La Verità che si porta in scena, vuole stimolare riflessioni sulla condizione culturale umana e sul triste, drammatico e sempre attuale fenomeno della violenza sulle donne, per valorizzarne la forza, il coraggio, il ruolo e la dignità. Evidenziando una demarcazione netta e precisa con un presente sociale assai diverso e più complesso del passato.
Luigi Pirandello fonda il suo pensiero su un rapporto dialettico tra vita e forma, in cui la vita tende a calarsi in una forma restandone prigioniera. Egli pone l’attenzione sulla relatività di ogni cosa, anche sulla verità, poiché essa può essere soggettiva e dipendere dal punto di vista dell’individuo, sfaccettata ed influenzata da molteplici fattori. Durante il processo, infatti, emergono punti di vista diversi sulla Verità, poiché ognuno esprime un visione personale che inevitabilmente è diversa da quella degli altri e manifesta più aspetti della propria personalità in base all’interlocutore o al contesto.
Non esiste una verità assoluta, ma ogni realtà è vincolata al relativismo, col quale ciascun aspetto viene percepito differentemente. “La maschera”, oggetto di scena nel teatro classico, tragica o comica che sia, diventa anche l’identità che ogni individuo sceglie e nelle quali si immedesima, per poter interpretare il suo ruolo all’interno della comunità.
Nella rappresentazione di una realtà culturale del primo 900, fatta di convenzioni e quando il “delitto d’onore” era giustificato e contemplato nell’art. 587 del C.P. (abolito nel 1981), quindi in una dimensione secolare diversa ed in Sicilia, questa novella, meglio di un saggio di sociologia, fornisce profeticamente una risposta anche agli innumerevoli femminicidi attuali che in modo antropologico vengono attribuiti solo alla sopraffazione ed al patriarcato e non anche ad un narcisismo dilagante. Pirandello evidenzia bene e ci aiuta a capire cos’era il patriarcato: “un sistema sociale in cui vigeva il diritto paterno, il controllo esclusivo dell’autorità domestica, pubblica e politica da parte degli uomini, dove persisteva un quadro di convenzioni e ortodossie che non consentiva l’emersione della libera reciprocità e nessuna parità di genere”.

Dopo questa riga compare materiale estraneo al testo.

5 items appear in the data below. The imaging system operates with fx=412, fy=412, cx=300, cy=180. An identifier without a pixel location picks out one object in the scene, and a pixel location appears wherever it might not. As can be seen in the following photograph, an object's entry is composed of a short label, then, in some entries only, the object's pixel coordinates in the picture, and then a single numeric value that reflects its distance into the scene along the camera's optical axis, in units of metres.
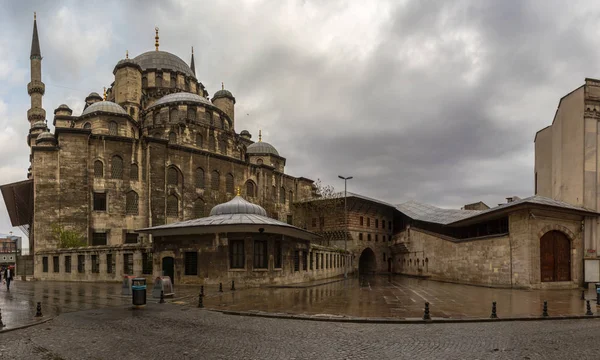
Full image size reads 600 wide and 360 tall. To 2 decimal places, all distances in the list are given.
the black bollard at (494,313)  12.67
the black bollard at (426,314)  12.18
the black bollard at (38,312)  12.88
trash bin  15.09
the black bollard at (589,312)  13.32
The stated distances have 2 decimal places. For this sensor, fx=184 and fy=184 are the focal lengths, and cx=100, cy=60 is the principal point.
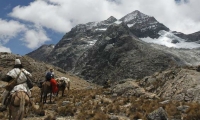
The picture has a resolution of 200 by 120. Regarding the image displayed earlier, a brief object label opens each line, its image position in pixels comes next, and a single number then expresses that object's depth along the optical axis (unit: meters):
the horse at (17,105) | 7.21
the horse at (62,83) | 19.80
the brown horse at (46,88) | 15.72
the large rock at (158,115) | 10.44
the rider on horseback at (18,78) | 7.72
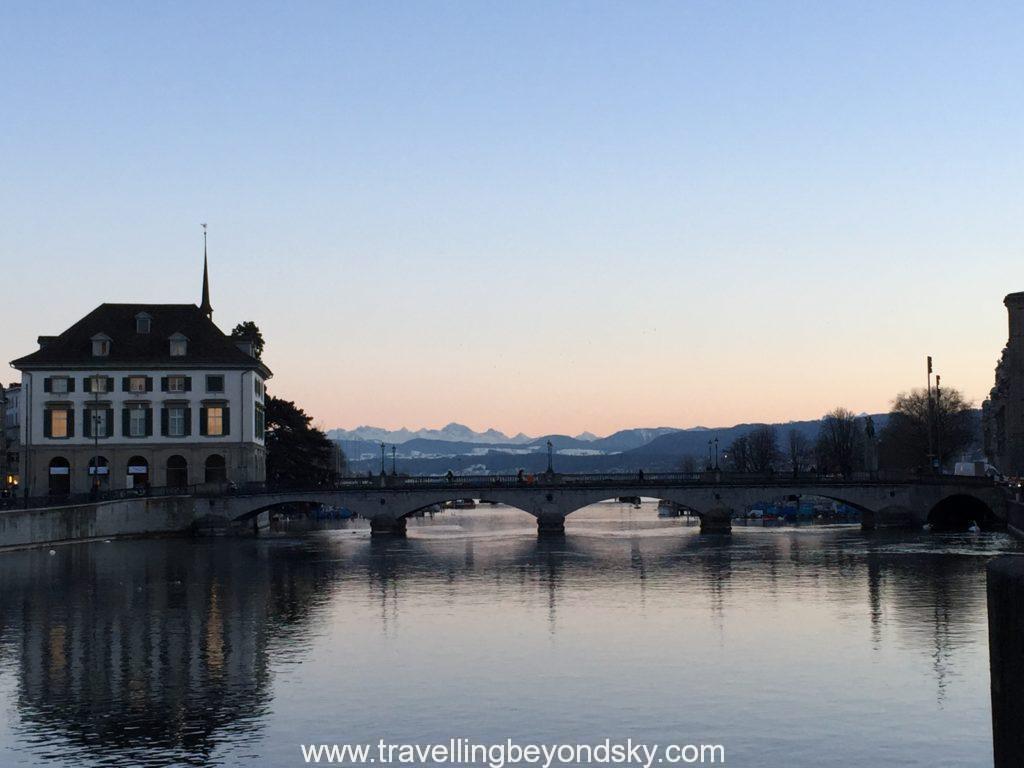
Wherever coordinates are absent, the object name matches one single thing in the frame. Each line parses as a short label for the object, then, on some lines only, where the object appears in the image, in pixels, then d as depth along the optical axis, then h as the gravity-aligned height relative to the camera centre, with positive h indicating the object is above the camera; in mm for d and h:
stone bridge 111625 -3635
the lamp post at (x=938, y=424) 149075 +2794
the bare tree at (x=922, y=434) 169875 +1686
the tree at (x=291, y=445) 151750 +1680
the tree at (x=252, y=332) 153375 +15036
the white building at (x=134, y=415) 113188 +4136
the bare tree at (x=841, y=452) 191750 -554
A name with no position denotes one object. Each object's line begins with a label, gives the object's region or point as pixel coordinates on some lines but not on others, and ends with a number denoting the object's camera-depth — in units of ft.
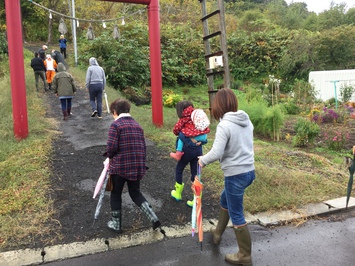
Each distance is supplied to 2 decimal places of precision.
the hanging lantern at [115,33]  48.34
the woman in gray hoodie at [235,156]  9.87
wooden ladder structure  29.48
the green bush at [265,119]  30.14
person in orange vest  42.70
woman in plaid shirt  11.59
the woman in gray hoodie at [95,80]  29.35
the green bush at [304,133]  27.68
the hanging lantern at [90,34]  47.23
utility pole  60.59
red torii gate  22.22
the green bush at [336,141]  27.27
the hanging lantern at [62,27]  42.75
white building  60.75
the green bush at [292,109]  45.03
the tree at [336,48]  72.95
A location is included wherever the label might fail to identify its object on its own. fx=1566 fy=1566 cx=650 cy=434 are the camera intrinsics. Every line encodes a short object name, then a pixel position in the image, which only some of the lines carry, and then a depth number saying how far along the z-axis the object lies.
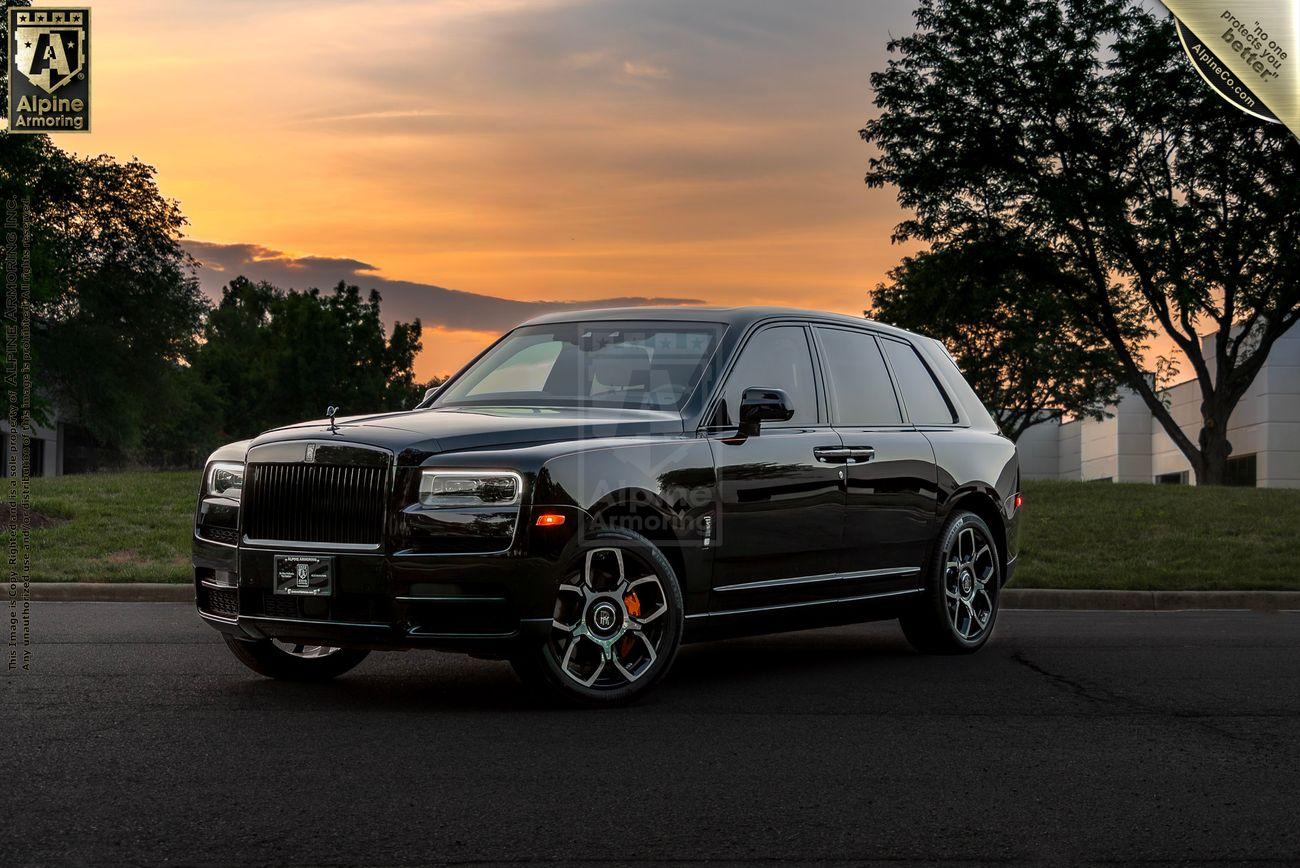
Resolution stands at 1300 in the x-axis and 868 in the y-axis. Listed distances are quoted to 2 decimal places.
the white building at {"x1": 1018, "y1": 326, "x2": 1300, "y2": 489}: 61.84
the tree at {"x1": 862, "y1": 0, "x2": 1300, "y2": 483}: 32.66
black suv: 6.62
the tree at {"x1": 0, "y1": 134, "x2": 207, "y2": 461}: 51.94
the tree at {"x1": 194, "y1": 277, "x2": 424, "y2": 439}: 79.56
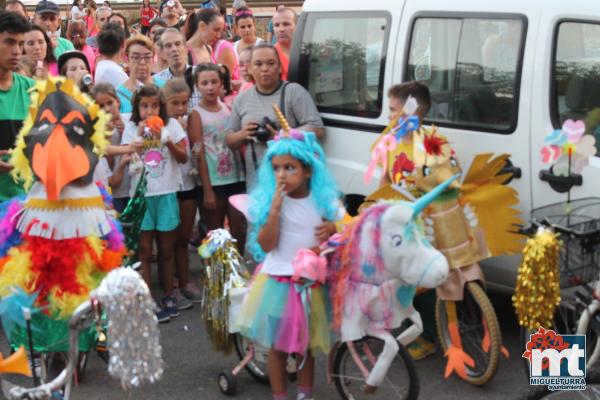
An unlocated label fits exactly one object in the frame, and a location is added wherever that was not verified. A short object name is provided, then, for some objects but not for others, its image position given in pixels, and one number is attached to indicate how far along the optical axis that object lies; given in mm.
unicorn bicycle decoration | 3951
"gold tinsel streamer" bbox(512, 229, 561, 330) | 3877
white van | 4781
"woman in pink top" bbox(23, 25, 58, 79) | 7023
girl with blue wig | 4184
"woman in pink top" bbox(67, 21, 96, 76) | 9656
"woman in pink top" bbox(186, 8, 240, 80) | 7738
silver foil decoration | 3172
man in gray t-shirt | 5898
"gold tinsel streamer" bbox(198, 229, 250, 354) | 4629
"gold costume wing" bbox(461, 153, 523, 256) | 4816
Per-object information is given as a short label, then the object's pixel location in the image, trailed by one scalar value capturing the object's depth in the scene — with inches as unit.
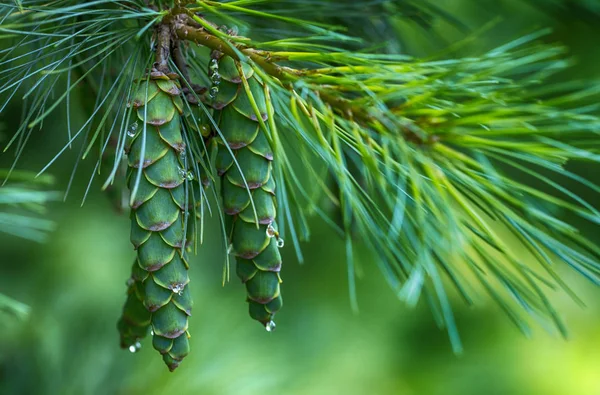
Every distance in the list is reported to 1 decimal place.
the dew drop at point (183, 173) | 42.5
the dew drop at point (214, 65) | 42.9
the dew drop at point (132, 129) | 42.3
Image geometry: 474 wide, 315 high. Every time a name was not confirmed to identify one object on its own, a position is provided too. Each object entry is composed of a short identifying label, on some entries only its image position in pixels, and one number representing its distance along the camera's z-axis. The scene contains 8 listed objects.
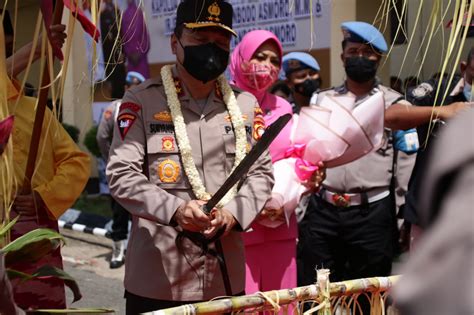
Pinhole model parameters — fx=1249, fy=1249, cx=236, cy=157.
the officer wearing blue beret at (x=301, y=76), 8.30
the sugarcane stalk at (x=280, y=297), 3.14
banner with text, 11.72
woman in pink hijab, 5.61
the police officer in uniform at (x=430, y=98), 5.61
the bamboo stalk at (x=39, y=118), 3.69
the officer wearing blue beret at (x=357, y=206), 6.60
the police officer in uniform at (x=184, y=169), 4.49
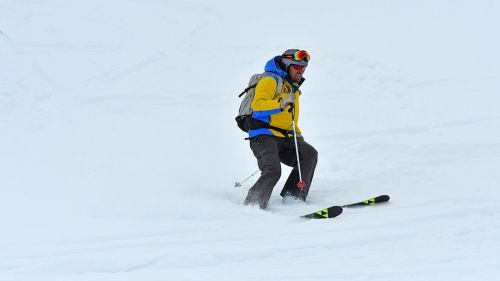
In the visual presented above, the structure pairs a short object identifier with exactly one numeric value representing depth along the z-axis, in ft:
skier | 43.24
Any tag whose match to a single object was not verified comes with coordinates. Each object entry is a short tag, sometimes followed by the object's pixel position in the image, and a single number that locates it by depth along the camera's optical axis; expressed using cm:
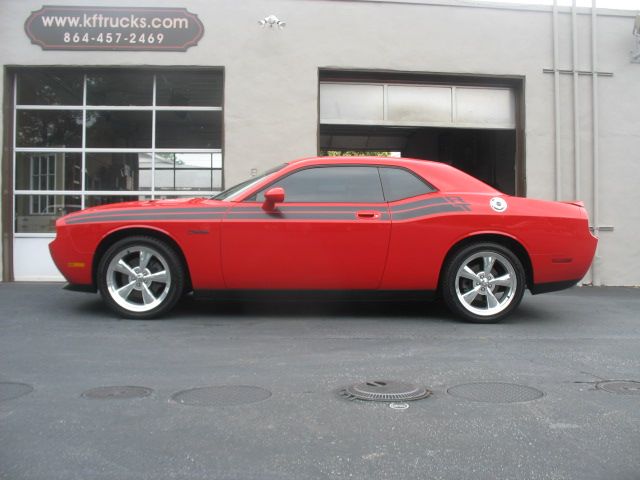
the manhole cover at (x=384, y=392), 365
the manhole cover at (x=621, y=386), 387
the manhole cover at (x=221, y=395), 357
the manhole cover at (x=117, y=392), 367
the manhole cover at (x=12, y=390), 365
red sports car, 588
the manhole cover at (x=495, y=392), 367
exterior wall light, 956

Nella sua grandezza, descrive la sottigliezza dei personaggi e la complessità di ogni forma caratteriale, con le contraddizioni che fanno parte di ogni individuo. Come Dostoevskij, Pirandello scava nell’animo umano e ci stimola ad immergerci nelle nostre profondità, per costruire un mondo interiore più forte, fornendoci le chiavi di lettura per capire ed affrontare la realtà che ci circonda e spiegare le ragioni di un senso del possesso che non ha un imprinting culturale.
Egli esprime una teoria sulle relazioni sociali, in cui l’uomo deve barcamenarsi tra i suoi istinti primordiali e le regole morali imposte dal vivere in società. Se non si raggiunge l’equilibrio tra queste componenti si attiva la “corda pazza” e si agisce come Tararà, il quale perso ogni riferimento valoriale, uccide la moglie, non tanto per il tradimento ma per difendere l’immagine pubblica, “pi l’occhiu di la genti”.
La vittoria dell’apparenza sull’essere, … sulla realtà.